#### Provided records
━━━

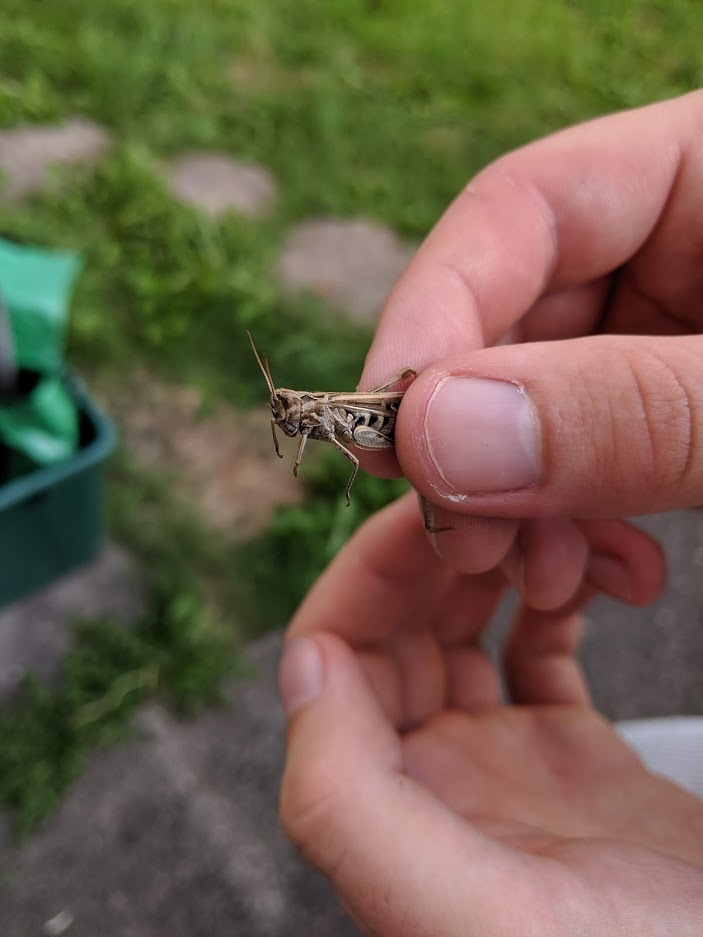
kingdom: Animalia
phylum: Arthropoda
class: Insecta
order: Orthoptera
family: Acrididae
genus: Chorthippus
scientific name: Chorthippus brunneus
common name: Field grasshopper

━━━

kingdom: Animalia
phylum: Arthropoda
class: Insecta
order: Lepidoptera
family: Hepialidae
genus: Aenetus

━━━

#### Aim of the task
Please copy the records out word for word, beginning at the line that contains "order: Orthoptera" and stopping after the line that contains "common name: Field grasshopper".

#### Final result
order: Orthoptera
family: Acrididae
genus: Chorthippus
scientific name: Chorthippus brunneus
common name: Field grasshopper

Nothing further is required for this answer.